Movie Review: Life As We Know It, starring Katherine Heigl and Josh Duhamel (with trailer video)

Messer (Josh Duhamel) is the lovable douche — just gorgeous enough to not be held accountable for the jerky things he does and to have an ever-rotating selection of beautiful women parked between his sheets. Though I'd really like to believe he's been attracted to Holly (Heigl) since their disastrous first date, and that all of his antagonizing since then has been a form of playground flirtation, that doesn't actually seem to be the case. I remain unclear on exactly when he became attracted to her or why, if he didn't find her trademark "quirky-plus-hot" thing to be appealing from the start.


The film centers on Holly and Messer having to step to the plate as godparents after their best friends die suddenly in a traffic accident. They move into the family home with their goddaughter, Sophie, meet their social worker (at predictably horrible times, always), and attempt to create a schedule in which they can both keep their kick-ass careers and single lives going as normal.


Through all of the rom-com staples (wacky neighbors, oh-what-a-pickle-we're-in timing, bubble baths, a drunk scene, etc.) there are a few genuinely good moments.
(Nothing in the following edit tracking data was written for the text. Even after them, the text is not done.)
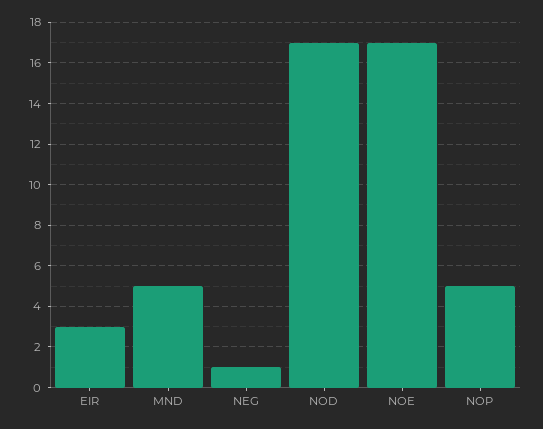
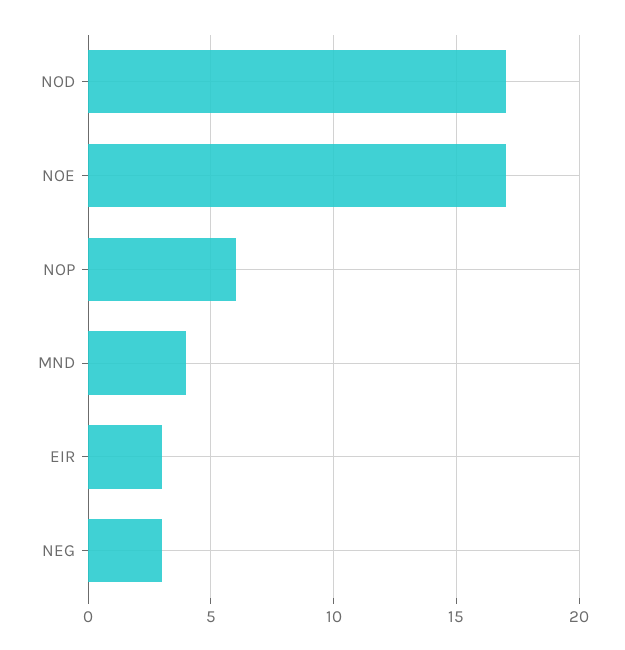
MND: 5 -> 4
NEG: 1 -> 3
NOP: 5 -> 6

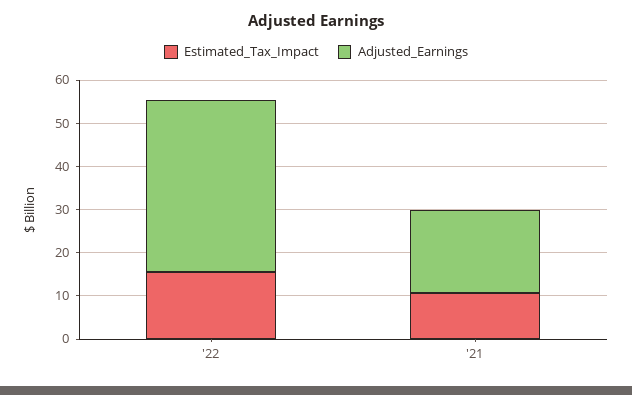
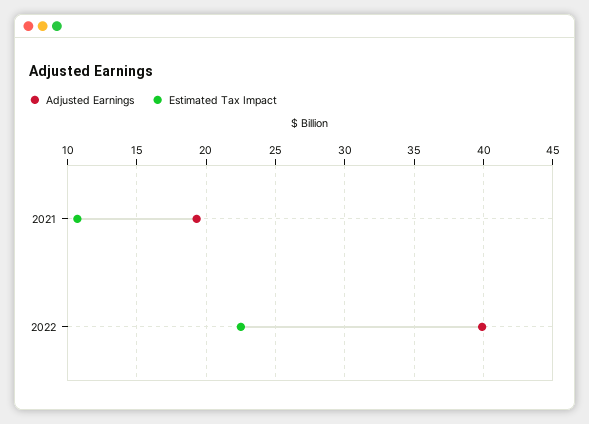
Estimated_Tax_Impact, '22: 16 -> 22.5

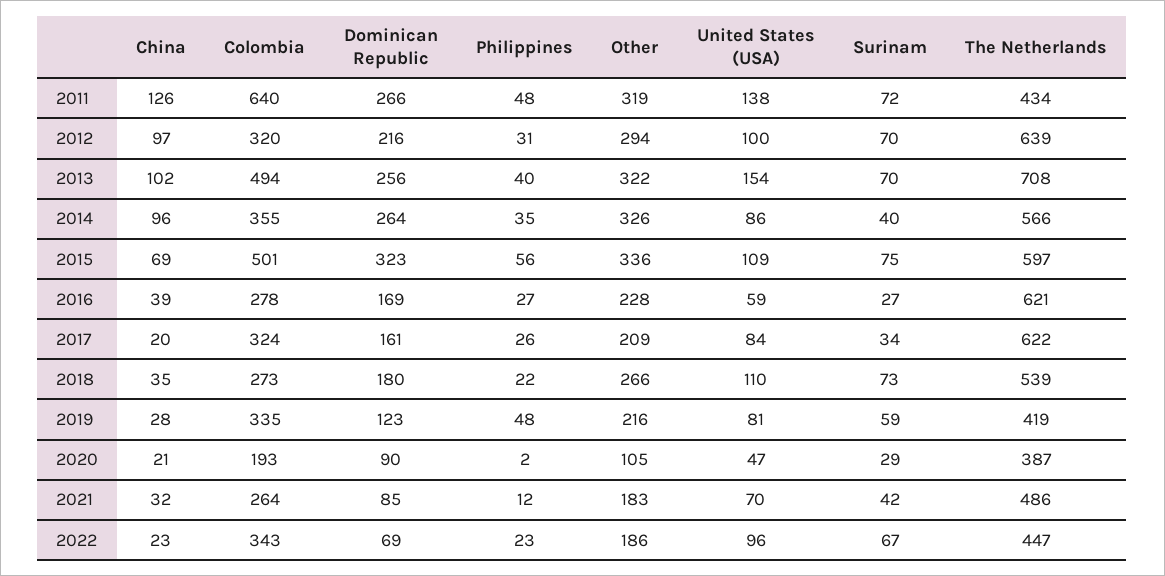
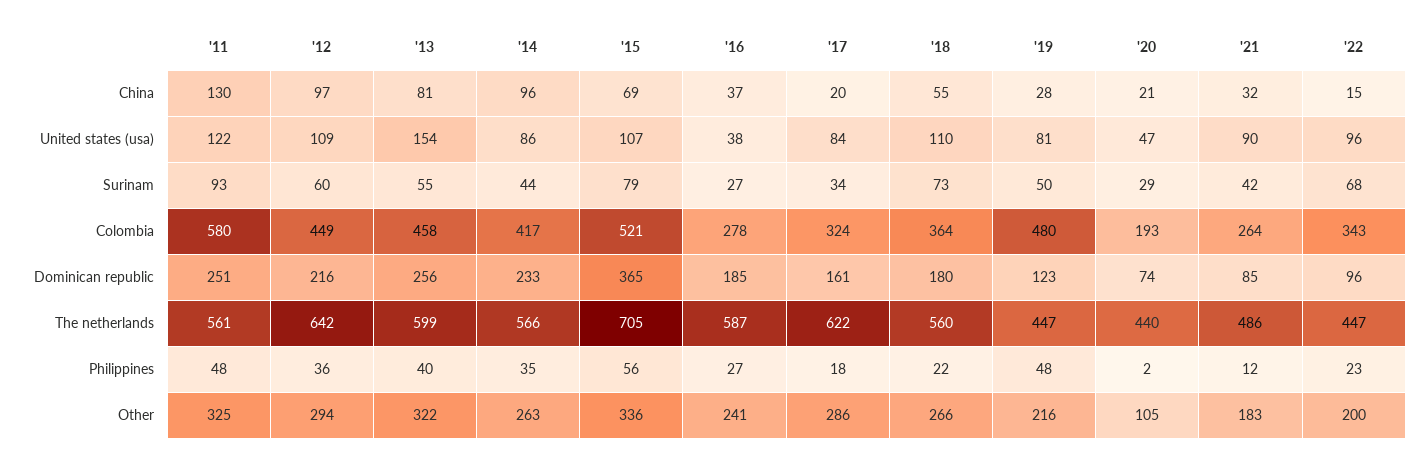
China, 2011: 126 -> 130
Colombia, 2011: 640 -> 580
Dominican Republic, 2011: 266 -> 251
Other, 2011: 319 -> 325
United States (USA), 2011: 138 -> 122
Surinam, 2011: 72 -> 93
The Netherlands, 2011: 434 -> 561
Colombia, 2012: 320 -> 449
Philippines, 2012: 31 -> 36
United States (USA), 2012: 100 -> 109
Surinam, 2012: 70 -> 60
The Netherlands, 2012: 639 -> 642
China, 2013: 102 -> 81
Colombia, 2013: 494 -> 458
Surinam, 2013: 70 -> 55
The Netherlands, 2013: 708 -> 599
Colombia, 2014: 355 -> 417
Dominican Republic, 2014: 264 -> 233
Other, 2014: 326 -> 263
Surinam, 2014: 40 -> 44
Colombia, 2015: 501 -> 521
Dominican Republic, 2015: 323 -> 365
United States (USA), 2015: 109 -> 107
Surinam, 2015: 75 -> 79
The Netherlands, 2015: 597 -> 705
China, 2016: 39 -> 37
Dominican Republic, 2016: 169 -> 185
Other, 2016: 228 -> 241
United States (USA), 2016: 59 -> 38
The Netherlands, 2016: 621 -> 587
Philippines, 2017: 26 -> 18
Other, 2017: 209 -> 286
China, 2018: 35 -> 55
Colombia, 2018: 273 -> 364
The Netherlands, 2018: 539 -> 560
Colombia, 2019: 335 -> 480
Surinam, 2019: 59 -> 50
The Netherlands, 2019: 419 -> 447
Dominican Republic, 2020: 90 -> 74
The Netherlands, 2020: 387 -> 440
United States (USA), 2021: 70 -> 90
China, 2022: 23 -> 15
Dominican Republic, 2022: 69 -> 96
Other, 2022: 186 -> 200
Surinam, 2022: 67 -> 68

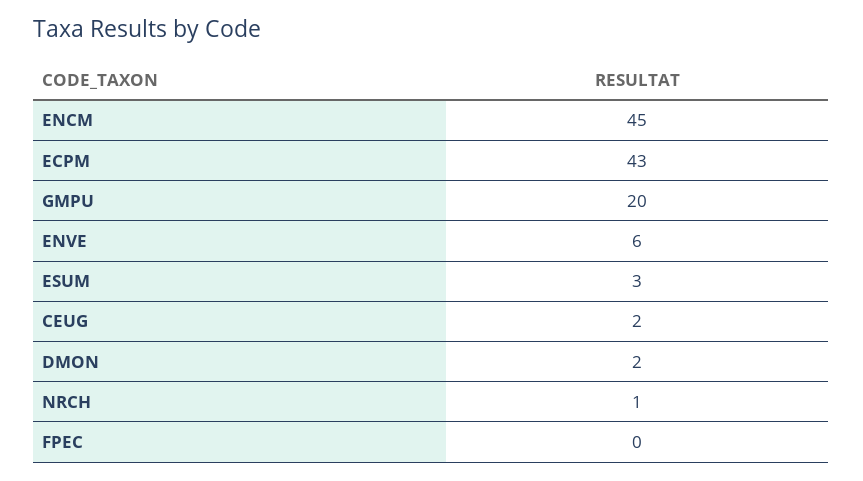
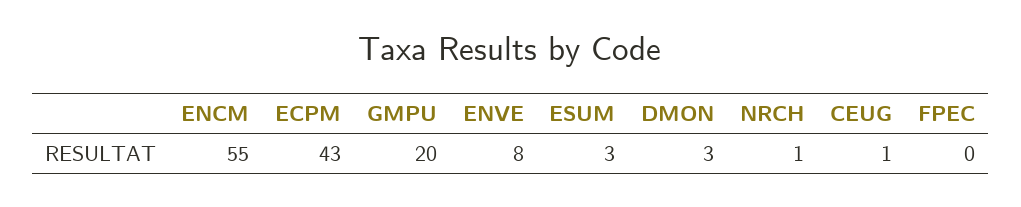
ENCM: 45 -> 55
ENVE: 6 -> 8
CEUG: 2 -> 1
DMON: 2 -> 3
My personal favorite is when Holly stumbles onto a tape from the day Sophie's parents brought her home from the hospital. She and Messer watch with barely contained glee as their dearly departed friends immediately get into a spat over the paint in the nursery. Seeing Sophie's late parents as imperfect plays out as a reassuring moment. It overrides the saccharine corniness that we expect from the standard dead parents home movie plot point.


I also really enjoyed it when the expected airport chase scene occurs, the character doing the chasing actually buys a ticket and takes the time to go through security. It's little touches like this that up the quality in this particular piece of fluff.


I'm not going to rent Life As We Know It later or recommend it to my friends. That said, I took my mom to see it, and I had a genuinely good time. I knew what I was getting into and without the expectations of actual cinematic "quality," I was able to laugh at the jokes and go with the outlandish storyline.


Ah, it's that time of year again — the humidity breaks, the temps come down, and the multiplex sees the annual release of a rom-com starring a charmingly neurotic Katherine Heigl locked into a sexually tense banter-fest with a guy she claims to hate. Since I seriously doubt anyone is heading to the theater without already knowing exactly how this movie will end (and being able to predict a solid 80 percent of the middle), I don't think anyone who willingly walks into the cinema is going to be disappointed by this film.

That said, it's not necessarily a good film. Life As We Know It is a sweet-though-predictable story your mom will love and at least one of your friends will find vaguely misogynistic. No tricky questions concerning maternity or relationships are raised by the material, even as the characters run the gamut of romantic turmoil.